[Dataset records]
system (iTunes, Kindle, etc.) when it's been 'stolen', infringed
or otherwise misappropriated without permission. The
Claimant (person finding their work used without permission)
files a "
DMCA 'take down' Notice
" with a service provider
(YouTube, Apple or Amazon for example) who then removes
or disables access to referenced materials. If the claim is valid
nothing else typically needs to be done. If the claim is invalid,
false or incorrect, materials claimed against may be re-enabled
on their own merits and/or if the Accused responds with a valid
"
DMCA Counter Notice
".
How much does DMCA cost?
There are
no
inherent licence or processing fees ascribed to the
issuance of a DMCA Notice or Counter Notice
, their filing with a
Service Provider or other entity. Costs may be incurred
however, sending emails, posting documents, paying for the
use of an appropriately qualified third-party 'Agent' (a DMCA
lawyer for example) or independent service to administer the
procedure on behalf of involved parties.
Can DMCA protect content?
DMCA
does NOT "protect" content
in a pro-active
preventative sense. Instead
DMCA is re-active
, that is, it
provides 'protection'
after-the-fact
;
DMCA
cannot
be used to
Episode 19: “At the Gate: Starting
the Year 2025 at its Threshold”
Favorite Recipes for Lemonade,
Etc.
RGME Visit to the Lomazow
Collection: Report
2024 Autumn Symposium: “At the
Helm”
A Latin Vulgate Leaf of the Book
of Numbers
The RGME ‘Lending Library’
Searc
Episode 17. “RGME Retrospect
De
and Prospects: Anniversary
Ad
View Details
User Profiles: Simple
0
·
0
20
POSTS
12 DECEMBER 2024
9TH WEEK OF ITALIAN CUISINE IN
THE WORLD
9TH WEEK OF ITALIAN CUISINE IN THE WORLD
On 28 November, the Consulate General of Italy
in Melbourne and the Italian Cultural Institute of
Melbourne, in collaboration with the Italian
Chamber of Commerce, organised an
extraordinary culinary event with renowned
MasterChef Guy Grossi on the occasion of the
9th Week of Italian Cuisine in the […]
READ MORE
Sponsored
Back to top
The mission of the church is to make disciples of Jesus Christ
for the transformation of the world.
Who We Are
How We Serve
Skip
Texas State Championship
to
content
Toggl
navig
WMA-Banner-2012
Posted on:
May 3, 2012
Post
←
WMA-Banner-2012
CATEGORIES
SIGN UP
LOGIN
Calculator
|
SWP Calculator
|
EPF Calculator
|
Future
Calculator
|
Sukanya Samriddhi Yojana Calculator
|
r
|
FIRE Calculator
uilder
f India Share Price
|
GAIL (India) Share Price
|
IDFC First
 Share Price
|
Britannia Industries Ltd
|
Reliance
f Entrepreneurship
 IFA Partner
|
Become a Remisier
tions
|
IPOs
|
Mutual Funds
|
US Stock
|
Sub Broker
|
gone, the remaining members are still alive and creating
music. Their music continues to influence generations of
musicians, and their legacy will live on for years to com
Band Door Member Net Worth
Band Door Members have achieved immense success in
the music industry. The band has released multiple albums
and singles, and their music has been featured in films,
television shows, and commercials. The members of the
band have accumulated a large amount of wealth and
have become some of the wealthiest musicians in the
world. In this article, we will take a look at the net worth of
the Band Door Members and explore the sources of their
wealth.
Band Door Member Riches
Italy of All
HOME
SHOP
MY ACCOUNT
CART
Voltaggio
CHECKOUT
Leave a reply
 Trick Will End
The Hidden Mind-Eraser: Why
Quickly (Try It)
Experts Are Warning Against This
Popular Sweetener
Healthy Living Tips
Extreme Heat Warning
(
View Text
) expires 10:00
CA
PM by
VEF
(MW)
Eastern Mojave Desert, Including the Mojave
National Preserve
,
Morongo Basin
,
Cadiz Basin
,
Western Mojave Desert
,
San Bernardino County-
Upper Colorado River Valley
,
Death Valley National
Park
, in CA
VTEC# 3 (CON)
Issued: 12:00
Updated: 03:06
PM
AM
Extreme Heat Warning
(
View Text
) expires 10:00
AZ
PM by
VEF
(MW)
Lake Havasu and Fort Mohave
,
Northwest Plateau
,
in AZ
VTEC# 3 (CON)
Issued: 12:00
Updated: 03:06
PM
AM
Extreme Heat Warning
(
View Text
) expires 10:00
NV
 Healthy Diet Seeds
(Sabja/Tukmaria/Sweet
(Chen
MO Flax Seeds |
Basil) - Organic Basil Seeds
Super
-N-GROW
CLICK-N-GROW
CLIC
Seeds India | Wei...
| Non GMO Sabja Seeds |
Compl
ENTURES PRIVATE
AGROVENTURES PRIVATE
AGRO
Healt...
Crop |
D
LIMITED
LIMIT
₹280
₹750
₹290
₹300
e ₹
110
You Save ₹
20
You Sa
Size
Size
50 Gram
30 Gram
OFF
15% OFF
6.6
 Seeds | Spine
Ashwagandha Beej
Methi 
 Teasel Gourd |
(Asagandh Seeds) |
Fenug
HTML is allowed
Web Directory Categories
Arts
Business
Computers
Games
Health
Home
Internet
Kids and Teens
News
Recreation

EXERCISE GOAL: Quote exactly the first line of the entries and every line after it, stopping with the line that contains "filing with a".

ANSWER BELOW:
system (iTunes, Kindle, etc.) when it's been 'stolen', infringed
or otherwise misappropriated without permission. The
Claimant (person finding their work used without permission)
files a "
DMCA 'take down' Notice
" with a service provider
(YouTube, Apple or Amazon for example) who then removes
or disables access to referenced materials. If the claim is valid
nothing else typically needs to be done. If the claim is invalid,
false or incorrect, materials claimed against may be re-enabled
on their own merits and/or if the Accused responds with a valid
"
DMCA Counter Notice
".
How much does DMCA cost?
There are
no
inherent licence or processing fees ascribed to the
issuance of a DMCA Notice or Counter Notice
, their filing with a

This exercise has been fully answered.